Veteran prop Morley has identified the 33-year-old stand-off as Wales’ biggest threat as the 100-1 outsiders look to make an impact on their tournament debut.

Briers, who is a year younger than his Wolves captain, won only one Great Britain cap - against France in 2001 - but is a proven competitor on the big stage, having starred for his country in a World Cup semi-final and for his club in a cup final at Wembley. 

“He’s the most experienced player out of the whole squad,” said Morley. “It’s great that he gets the chance to play in a tournament like the Four Nations.

“He’ll be the danger man. I know him probably better than most. He’s a terrific player with some fantastic skills so we’re going to have to watch him.

“He’s gone very well this year. He’s looking after himself a lot better now. He really has been influential for the Warrington side.”  

A Briers-led Wales will play with passion but logic, as well as history, is against them. 

Scrum-half Ian Watson, who turned 35 yesterday, is the only player who was born the last time Wales won in England, a 6-2 success at Headingley in the 1977 European Championship. 

Coach Iestyn Harris was at centre in Wales’ last victory over England, an 18-16 triumph in the 1995 European Championship at Ninian Park, but they have lost seven in a row since then and it would be a major upset if that run was to come to an end tomorrow. 

Briers claimed this week that Wales were being ignored in the build-up to the tournament but Morley insists England are treating them with respect. 

“We’re certainly not writing them off,” he said. “They’ve got some really tricky players, Lee Briers in particular. 

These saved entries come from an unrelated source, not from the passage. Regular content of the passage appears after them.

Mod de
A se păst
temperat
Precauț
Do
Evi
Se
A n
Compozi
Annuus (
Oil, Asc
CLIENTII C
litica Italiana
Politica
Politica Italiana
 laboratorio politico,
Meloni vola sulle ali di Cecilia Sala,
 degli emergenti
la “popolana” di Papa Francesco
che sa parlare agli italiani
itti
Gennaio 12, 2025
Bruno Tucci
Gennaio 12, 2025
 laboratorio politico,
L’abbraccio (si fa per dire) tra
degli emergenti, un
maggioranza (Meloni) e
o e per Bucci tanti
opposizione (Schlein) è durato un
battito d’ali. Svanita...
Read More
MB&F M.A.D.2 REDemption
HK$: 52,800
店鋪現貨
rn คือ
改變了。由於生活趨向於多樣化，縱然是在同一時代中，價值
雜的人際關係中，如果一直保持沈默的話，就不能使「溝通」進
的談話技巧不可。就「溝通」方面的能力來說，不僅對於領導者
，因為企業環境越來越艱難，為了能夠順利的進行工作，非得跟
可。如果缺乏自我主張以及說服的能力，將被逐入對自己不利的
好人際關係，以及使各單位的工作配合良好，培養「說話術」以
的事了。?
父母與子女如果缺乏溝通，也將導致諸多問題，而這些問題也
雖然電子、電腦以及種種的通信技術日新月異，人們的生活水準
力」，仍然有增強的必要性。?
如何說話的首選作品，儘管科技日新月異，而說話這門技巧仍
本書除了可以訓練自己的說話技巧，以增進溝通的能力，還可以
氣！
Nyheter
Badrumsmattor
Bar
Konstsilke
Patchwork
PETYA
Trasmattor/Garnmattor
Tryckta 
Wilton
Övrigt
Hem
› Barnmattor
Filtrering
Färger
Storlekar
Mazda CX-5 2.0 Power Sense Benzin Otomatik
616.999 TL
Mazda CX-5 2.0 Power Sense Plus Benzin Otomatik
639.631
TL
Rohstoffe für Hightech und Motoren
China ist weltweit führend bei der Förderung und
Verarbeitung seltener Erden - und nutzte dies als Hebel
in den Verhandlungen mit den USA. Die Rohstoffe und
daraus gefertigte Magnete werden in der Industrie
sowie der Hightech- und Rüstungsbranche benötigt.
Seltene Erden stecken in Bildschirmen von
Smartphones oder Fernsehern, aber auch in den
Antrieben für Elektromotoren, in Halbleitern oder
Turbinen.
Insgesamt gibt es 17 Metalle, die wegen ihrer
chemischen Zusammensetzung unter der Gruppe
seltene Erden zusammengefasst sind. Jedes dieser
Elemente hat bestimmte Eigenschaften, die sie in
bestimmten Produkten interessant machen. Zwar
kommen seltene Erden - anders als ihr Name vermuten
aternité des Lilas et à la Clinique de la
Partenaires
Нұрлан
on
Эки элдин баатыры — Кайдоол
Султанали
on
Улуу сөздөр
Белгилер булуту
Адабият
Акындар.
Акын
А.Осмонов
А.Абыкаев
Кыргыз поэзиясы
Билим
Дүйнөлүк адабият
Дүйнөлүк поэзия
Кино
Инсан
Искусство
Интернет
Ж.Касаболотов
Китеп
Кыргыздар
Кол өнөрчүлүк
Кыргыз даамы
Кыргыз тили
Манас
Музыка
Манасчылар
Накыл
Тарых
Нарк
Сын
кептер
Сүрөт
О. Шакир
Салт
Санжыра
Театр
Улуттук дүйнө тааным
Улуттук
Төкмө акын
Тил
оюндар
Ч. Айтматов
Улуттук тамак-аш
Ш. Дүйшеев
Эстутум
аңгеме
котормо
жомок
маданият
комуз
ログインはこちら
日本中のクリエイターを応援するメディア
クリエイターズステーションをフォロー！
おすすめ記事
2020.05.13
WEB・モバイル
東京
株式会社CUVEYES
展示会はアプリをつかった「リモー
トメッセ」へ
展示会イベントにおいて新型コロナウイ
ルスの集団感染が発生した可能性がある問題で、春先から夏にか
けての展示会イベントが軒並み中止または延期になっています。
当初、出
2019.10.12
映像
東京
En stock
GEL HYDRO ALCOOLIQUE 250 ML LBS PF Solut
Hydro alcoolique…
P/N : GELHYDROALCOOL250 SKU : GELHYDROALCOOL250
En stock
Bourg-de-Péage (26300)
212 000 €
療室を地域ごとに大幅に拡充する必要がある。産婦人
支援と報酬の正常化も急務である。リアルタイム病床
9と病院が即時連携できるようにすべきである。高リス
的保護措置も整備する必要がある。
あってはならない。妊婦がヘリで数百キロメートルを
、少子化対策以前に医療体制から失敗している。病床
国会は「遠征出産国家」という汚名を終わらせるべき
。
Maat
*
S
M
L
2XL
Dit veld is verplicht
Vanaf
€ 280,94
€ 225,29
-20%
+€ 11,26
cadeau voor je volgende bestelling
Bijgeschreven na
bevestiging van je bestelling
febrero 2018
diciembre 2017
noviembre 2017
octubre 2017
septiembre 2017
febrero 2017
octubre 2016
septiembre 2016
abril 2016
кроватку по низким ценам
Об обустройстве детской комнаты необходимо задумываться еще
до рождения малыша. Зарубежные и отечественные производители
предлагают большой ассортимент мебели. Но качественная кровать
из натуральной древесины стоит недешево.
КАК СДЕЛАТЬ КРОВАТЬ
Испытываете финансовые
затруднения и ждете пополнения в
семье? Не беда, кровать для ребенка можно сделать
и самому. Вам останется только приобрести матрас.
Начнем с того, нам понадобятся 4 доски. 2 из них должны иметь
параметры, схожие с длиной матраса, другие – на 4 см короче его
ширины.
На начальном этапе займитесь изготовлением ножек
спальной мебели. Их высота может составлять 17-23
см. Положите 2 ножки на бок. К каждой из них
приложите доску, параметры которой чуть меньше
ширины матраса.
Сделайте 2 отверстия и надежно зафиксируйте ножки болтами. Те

“We’re preparing for a tough game. They’re going to be very spirited. If you go into any game under-done you’ll be in for a rude awakening. We’ll treat them with the respect they deserve.”  

Morley, who made his international debut in 1996, has been blown away by the professionalism of the England camp, in particular the meticulous attention to detail that has gone into their preparations for the Four Nations, and says there will be no excuse if the team come up short. 

“It’s light years ahead of what it used to be like in terms of professionalism,” said Morley, who was among a host of players released by their Engage Super League clubs to attend a series of elite training camps during the season. 

“When I first started playing first team there was a big drinking culture, a bit of old school, which I enjoyed to a degree. 

“But when the Super League era came along that went out of the window and year on year it’s getting more professional and the facilities are getting better and better at club and certainly international level. 

“We can’t have any excuses with the preparation we’ve had. We’re definitely giving ourselves the best possible chance. 

“The boys are not being pampered but, if they need anything, the management sort things out the best they can. Everything is in place; we just need to convert that now into performances.”  

Morley, who has a Welsh grandmother and briefly considered playing for Wales alongside brother Chris in 2000, has been one of the cornerstones of the England pack for a decade and reckons the 2011 Four Nations could provide a major breakthrough for the sport in this country. 

“If we could win it, I think it would be a huge shot in the arm for the game of rugby league,” he said. 

“I’ve played for a very long time and only ever won one Test series (against New Zealand). I’ve come up short a number of times.

“For me personally, it would be fantastic and it would put us on the map as a sport. People would take notice of us which is what we want.